Infeksi VHB yang terjadi pada masa bayi dan anak umumnya tidak

memberikan gejala klinis (asimtomatik), sehingga sering kali tidak diketahui. Dengan

demikian dapat dimengerti bila angka laporan mengenai jumlah pengidap jauh di bawah

angka yang sebenarnya.1,2,3,4,5

Pada bayi dan anak terdapat masalah hepatitis B yang serius karena risiko

untuk terjadinya infeksi hepatitis B kronis berbanding terbalik dengan usia saat terjadinya

infeksi. Data-data menunjukkan bahwa bayi yang terinfeksi VHB sebelum usia 1 tahun

mempunyai resiko kronisitas sampai 90%, sedangkan bila infeksi VHB terjadi pada usia

antara 2- 5 tahun risikonya menurun menjadi 50%, bahkan bila terjadi infeksi pada anak

berusia di atas 5 tahun hanya berisiko 5-10% untuk terjadinya kronisitas.1,2,5,

Page 3: Hepatitis B

Prevalens HBsAg di berbagai daerah di Indonesia berkisar antara 3-20%, dengan

frekuensi terbanyak antara 5-10%. Pada umumnya di luar Jawa angka ini lebih tinggi. Di

Jakarta prevalens HBsAg pada suatu populasi umum adalah 4,1%. Angka-angka ini sangat

tinggi sehingga diperlukan suatu cara untuk menurunkannya. Pengobatan untuk

menghilangkan virus hepatitis B sampai saat ini belum memuaskan dan hanya dapat

dipertimbangkan pada pasien dengan criteria yang sangat selektif serta menelan biaya

yang cukup tinggi. Cara lain yang dapat digunakan adalah dengan imunisasi hepatitis B

secara universal. Berdasarkan data di atas, menurut klasifikasi WHO, Indonesia tergolong

dalam Negara dengan prevalens infeksi VHB sedang sampai tinggi, sehingga strategi yang

dianjurkan adalah dengan pemberian vaksin pada bayi sedini mungkin.1,2,3.4

Tingginya angka prevalens hepatitis B di Indonesia terkait dengan terjadinya

infeksi HBV pada masa dini kehidupan. Sebagian besar pengidap VHB ini diduga

mendapatka infeksi HBV melalui transmisi vertical, sedangkan sebagian lainnya

mendapatkan melalui transmisi horizontal karena kontak erat pada usia dini. Tingginya

angka transmisi vertical dapat diperkirakan dari tingginya angka pengidap VHB pada ibu

hamil pada beberapa rumah sakit di Indonesia. Oleh sebab itu perlu dilakukan usaha untuk

memutuskan rantai penularan sedini mungkin, dengan cara vaksinasi bahkan bila

memungkinkan diberikan juga imunisasi pasif (HBIg).1,2,4,

1. Masa inkubasi 15-180 hari (rata-rata 60-90 hari)
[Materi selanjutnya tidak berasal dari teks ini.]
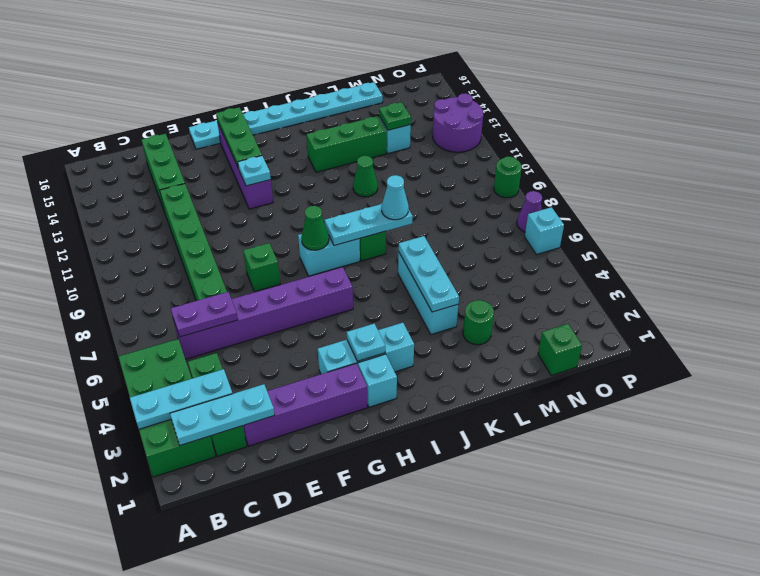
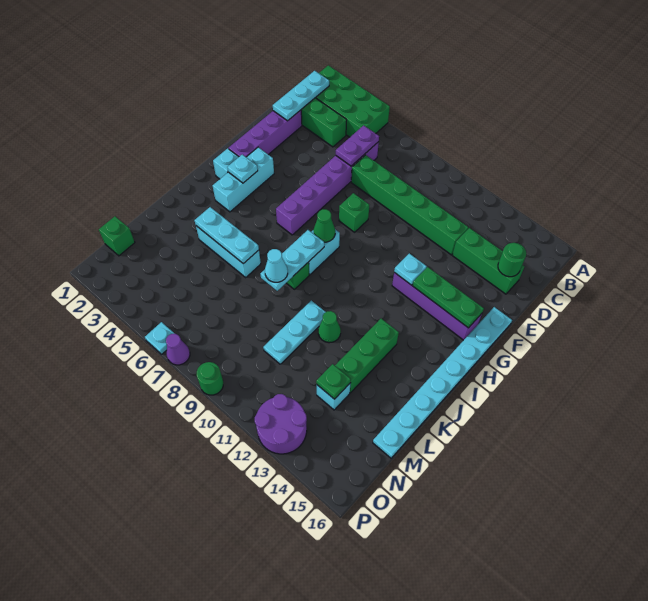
cyan 1x3 plate [130,369,233,429] -> cyan 1x3 plate moved to [263,301,325,364]
green 1x1 round brick [463,300,494,345] -> green 1x1 round brick moved to [498,243,526,277]
cyan 1x1 brick [525,207,564,255] -> cyan 1x1 plate [145,322,175,354]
2. Viremia berlangsung selama beberapa minggu sampai bulan setelah infeksi akut

3. Sebanyak 1-5% dewasa, 90% neonatus dan 50% bayi akan berkembang menjadi

hepatitis kronik dan viremia yang persisten

4. Infeksi persisten dihubungkan dengan hepatitis kronik, sirosis, dan kanker hati.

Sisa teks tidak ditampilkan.